Здесь, как и прежде, когда он говорил о господине и рабе, о стоицизме, скептицизме, Гегель на самом деле нисколько не опасается принять за точку опоры и точку приложения, за мнемоническое правило свои исторические идеи. И это, несмотря на тот факт, что христианство для него является образцом выбора, и даже больше, чем образцом, — откровением единства, которое соединяет особенное и общее; а также, несмотря на то, что в своих размышлениях он весьма часто отталкивается от своих теологических исследований. И в начале этой главы мы следуем именно за историей еврейского народа, начиная со времен Авраама и Моисея, когда этот народ противопоставляется неизменному Богу, и до тех времен, когда Давид поднимается к этой неизменности, до тех времен, когда эта неизменность спускается в сознание вместе с Христом. Дело в том, что иудаизм можно было бы определить как перевернутый стоицизм, или как скептицизм, ставший теологией, и что в любом случае он открывает окончательный путь к высшим концепциям религии, целиком оставаясь самим собой в определенной низшей области. Дело в том, что Авраам и Моисей, Давид, Христос могут быть взяты как символы отношения между общим и особенным.[152]
В этом движении, говорит Гегель, и в этом несчастье сознание «испытывает именно выступление единичности на неизменном, а неизменного — на единичности». Единичное сознание испытывает, что его Бог есть оно само, есть единичное существование. И благодаря тому, что Христос, единичное существование вообще, связывается с неизменным, тем самым с ним связывается и каждый человек. То, что является как истина этого движения, будет, следовательно, единством того сознания, которое проявляется как двойственное. Христианство рождается в рефлексии над сущностью иудаизма, так же как абсолютное знание рождается в рефлексии над сущностью христианства. Именно внутри несчастья производится идея единства особенного и неизменного, которая характеризует христианское сознание.
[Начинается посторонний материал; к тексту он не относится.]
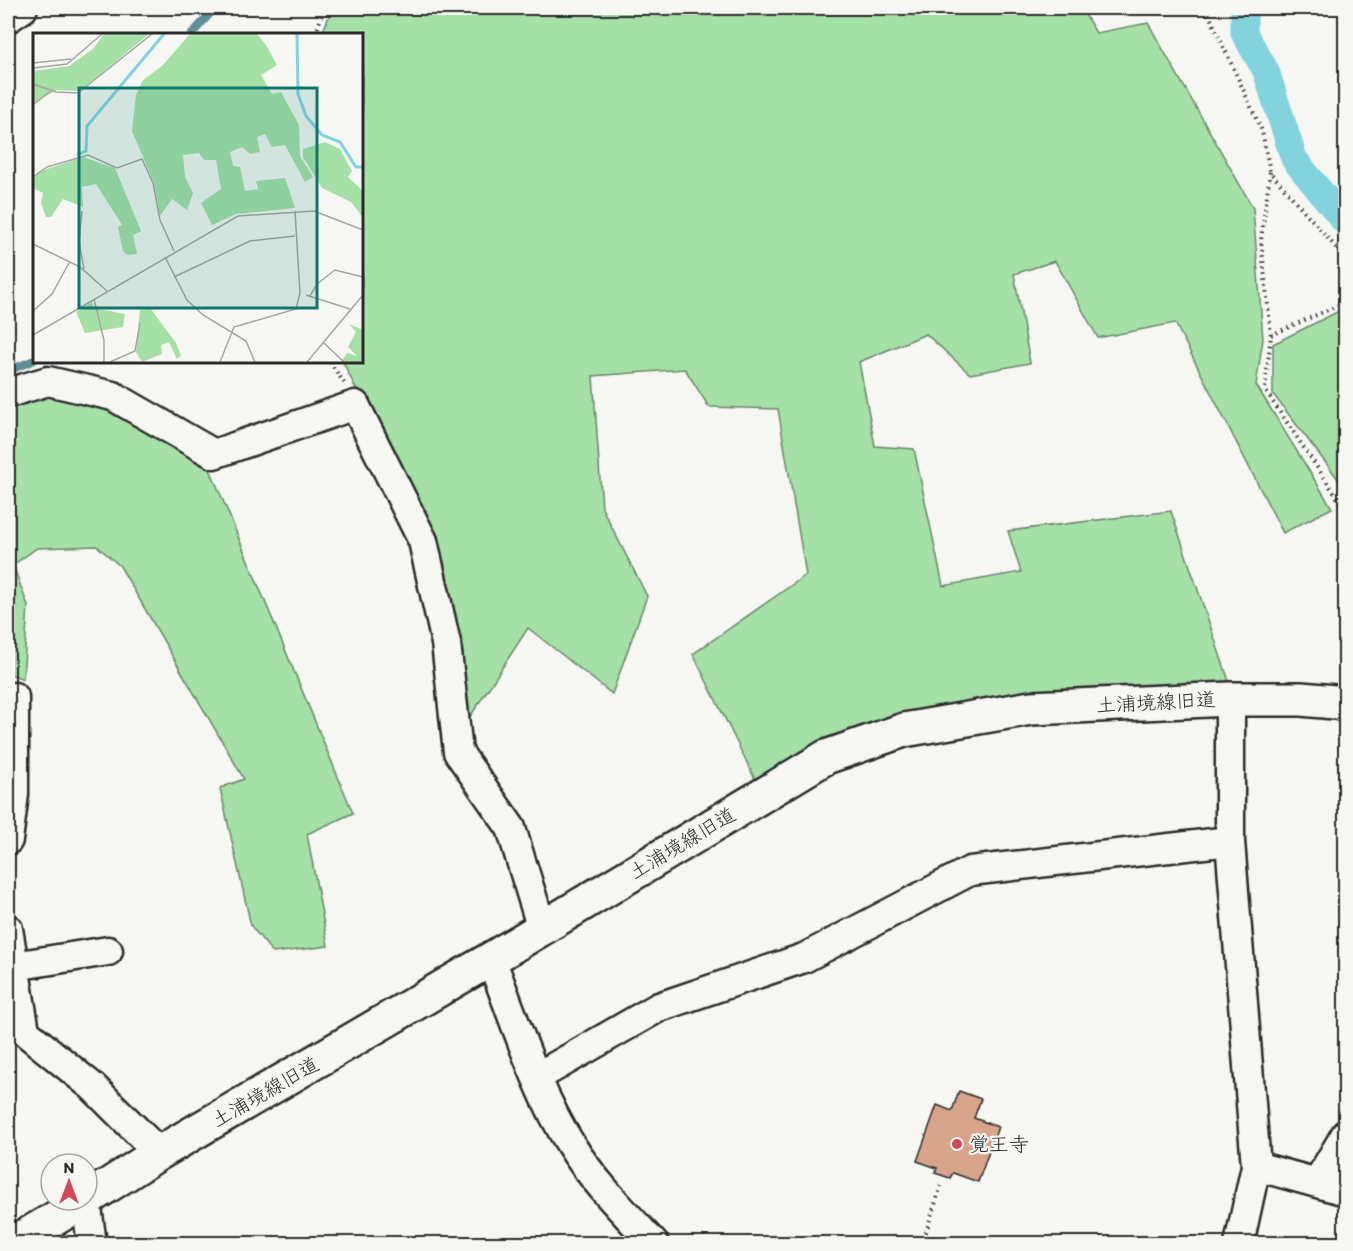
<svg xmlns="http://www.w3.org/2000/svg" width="1353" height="1251" viewBox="0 0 1353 1251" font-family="Itim,'Klee One',sans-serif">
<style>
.green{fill:#a5e0a7;stroke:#688669;stroke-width:1.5}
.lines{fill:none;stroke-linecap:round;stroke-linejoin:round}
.stream{stroke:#609097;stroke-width:8}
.canal{stroke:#83d3df;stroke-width:27}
.building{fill:#d8a48c;stroke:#2b2b2b;stroke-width:1.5}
.street-casing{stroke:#2b2b2b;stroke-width:33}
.secondary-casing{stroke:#2b2b2b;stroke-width:38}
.path{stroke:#2b2b2b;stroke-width:4;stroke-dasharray:1.5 4.5;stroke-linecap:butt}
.street{stroke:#f6f6f2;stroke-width:28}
.secondary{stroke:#f6f6f2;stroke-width:33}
.poi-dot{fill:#d1495b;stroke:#f6f6f2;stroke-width:2}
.labels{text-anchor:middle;stroke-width:4.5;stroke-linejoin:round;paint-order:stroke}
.street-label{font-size:20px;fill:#2b2b2b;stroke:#f6f6f2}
.poi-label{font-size:20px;fill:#2b2b2b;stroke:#f6f6f2;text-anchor:start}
.inset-river{fill:none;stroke:#83d3df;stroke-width:3}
.inset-road{fill:none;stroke:#a5a5a2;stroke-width:1.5}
.view{fill:#0f766e;fill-opacity:0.15;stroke:#0f766e;stroke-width:3}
.inset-edge{fill:none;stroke:#2b2b2b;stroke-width:3}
</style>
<rect width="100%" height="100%" fill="#f6f6f2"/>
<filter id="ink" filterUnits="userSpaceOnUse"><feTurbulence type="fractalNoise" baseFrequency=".0167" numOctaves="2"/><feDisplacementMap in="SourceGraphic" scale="12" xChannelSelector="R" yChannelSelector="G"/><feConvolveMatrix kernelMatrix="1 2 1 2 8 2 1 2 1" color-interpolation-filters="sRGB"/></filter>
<g filter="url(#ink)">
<path class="green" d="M332,8H1081L1096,33L1148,23L1253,208L1263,339L1256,385L1332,508L1283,533L1175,323L1098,338L1055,261L1014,274L1030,363L970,374L926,334L859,362L875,446L914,449L943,586L1021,572L1008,531L1171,511L1230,684L1049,691L756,781L693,654L806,575L778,409L709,407L685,369L593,376L602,508L647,596L612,694L528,628L462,729L428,538L343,362H362V34H322Z
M1339,311H1345V488L1273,394V344Z
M24,391L97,401L205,457L353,813L307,834L328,946L273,953L251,926L220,788L244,779L120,566L97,546L37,548L13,565L28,606L23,679L8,673V397Z"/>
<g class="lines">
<path class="stream" d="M192,34L215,8
M8,371L34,360"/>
<path class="canal" d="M1244,8V33L1266,71L1294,159L1346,223"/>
</g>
<path class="building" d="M959,1091L981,1099L974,1118L998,1127L978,1182L953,1173L950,1178L935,1173L937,1168L917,1161L937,1105L952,1111Z"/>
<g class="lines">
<defs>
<path id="street" d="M8,18L23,8
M8,393L48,381L113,396L214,454L355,405L423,541L446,643L458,752L511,828L542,929
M1230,699V841L1256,1166L1239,1244
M8,840L14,794V697
M8,929L25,1031
M491,959C514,1018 537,1092 571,1145C594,1182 624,1212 654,1244
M14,966L108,951
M8,1018L93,1087L159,1153
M537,1077L659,1007L804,958L970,871L1230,841
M1256,1166L1346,1191
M1317,1183L1346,1134
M86,1200L92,1244"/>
<path id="secondary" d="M87,1199L159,1153L491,959L826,757L904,730L1031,708L1230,699H1301L1346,703
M12,1244L86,1200"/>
</defs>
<use href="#street" class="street-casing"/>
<use href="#secondary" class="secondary-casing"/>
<path class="path" d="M1206,8L1262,131L1270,172L1346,259
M316,34L324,8
M1270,172L1261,240L1271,335L1265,390L1335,494L1346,514
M1271,335L1346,302
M330,362L344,383
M922,1244L941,1186"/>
<use href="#street" class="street"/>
<use href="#secondary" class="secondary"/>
</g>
</g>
<circle class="poi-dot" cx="957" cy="1144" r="6"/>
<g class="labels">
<g class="street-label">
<text transform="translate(1156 702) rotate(-3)" y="7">土浦境線旧道</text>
<text transform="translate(682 843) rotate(-31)" y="7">土浦境線旧道</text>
<text transform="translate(265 1092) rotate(-30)" y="7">土浦境線旧道</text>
</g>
<g class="poi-label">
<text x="969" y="1151">覚王寺</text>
</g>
</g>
<g transform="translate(33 33)">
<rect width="330" height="330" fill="#f6f6f2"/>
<path d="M71,1H116L47,58L24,57L0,70V38L36,33L60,16ZM157,1H224L233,12L244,32L228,42L239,61L248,59L266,92L267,123L280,144L272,149L252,112L239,114L232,101L224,104L227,119L217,121L209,114L197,119L200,133L207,134L212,158L225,156L223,148L252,145L262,175L203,181L179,192L168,170L188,156L183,127H171L166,120L150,122L152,144L160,160L154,177L139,166L127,183L121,150L99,98L103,62L110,47L129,33ZM292,109L307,116L319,138L315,144L330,158V185L318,169L289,155L270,124V116ZM50,124L82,135L108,198L100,202L104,221L94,222L90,218L85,194L89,192L63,151L49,154L50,174L30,166L18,184H13L8,170L10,160L0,155V146L5,139ZM59,269L61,275L92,281L90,294L52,300L43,279ZM117,275L143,310L148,323L144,326L136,309L128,312L129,321L109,329L103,319L107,277ZM316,291L330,297V329H308L314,320L324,323L315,314L323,299Z" fill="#a5e0a7"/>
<path class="inset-river" d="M264,1L265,61L273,83L289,102L307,109L323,134H330M44,122L53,118L54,93L131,1"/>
<path class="inset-road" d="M0,30L38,26M0,35L34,31L69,1M0,51L23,59L45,60L119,1M0,72L19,57M0,144L14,134L55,122L84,135L109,126L120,150L127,187L141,218M49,178L46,209L51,236M0,211L47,234L74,258M132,224L154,267L170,282L213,308L222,329M141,244L217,208L262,203M273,262L317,276M277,263L284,251L302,237L330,244M61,266L71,307V329M0,278L19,261L36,230M0,302L205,183L281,178L330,197M291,310L311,329M77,329L102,318L107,290M187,329L201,294L263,276L267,260L262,178M274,329L330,262"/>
<path class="view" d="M46,55H284V275H46Z"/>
<rect width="330" height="330" class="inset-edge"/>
</g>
<rect width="1353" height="1251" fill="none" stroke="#f6f6f2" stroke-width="30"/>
<rect x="15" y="15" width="1323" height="1221" fill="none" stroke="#2b2b2b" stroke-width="2" filter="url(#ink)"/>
<g transform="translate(69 1182)"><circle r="28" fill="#f6f6f2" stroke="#a5a5a2" stroke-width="1.5"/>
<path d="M0-4.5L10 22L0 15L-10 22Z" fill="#d1495b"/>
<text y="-9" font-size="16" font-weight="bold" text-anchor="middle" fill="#2b2b2b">N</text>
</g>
</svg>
Сознание осознает это единство как факт, который «случается»; и такое единство является еще несовершенным, поскольку если каждый из двух элементов представлен в другом, то он представлен и в качестве другого.
Элемент, господствующий в самом этом единстве, — это, по меньшей мере в настоящий момент, «расхождение
И только в третий момент благодаря абсолютному знанию индивидуальность уже не в форме единичности, подобной неизменному, но индивидуальность как таковая, уже не индивидуальность вообще, но индивид находит, встречает сам себя внутри той же самой неизменности; это уже не неизменное, которое воплощается как во второй момент; это единичное, которое одухотворяется; это уже не воплощение, это вечное воскрешение; перед нами тогда имеется сознательное примирение единичности и всеобщности, где единичность восстанавливается, и мы достигаем ступени радостного сознания, разума.
Таким образом, несчастное сознание, собственно говоря, занимает место между еврейским и римским сознанием,[153]
с одной стороны, и рациональным сознанием — с другой; однако в определенном смысле можно сказать, что еврейское сознание, в сущности, уже является несчастным сознанием.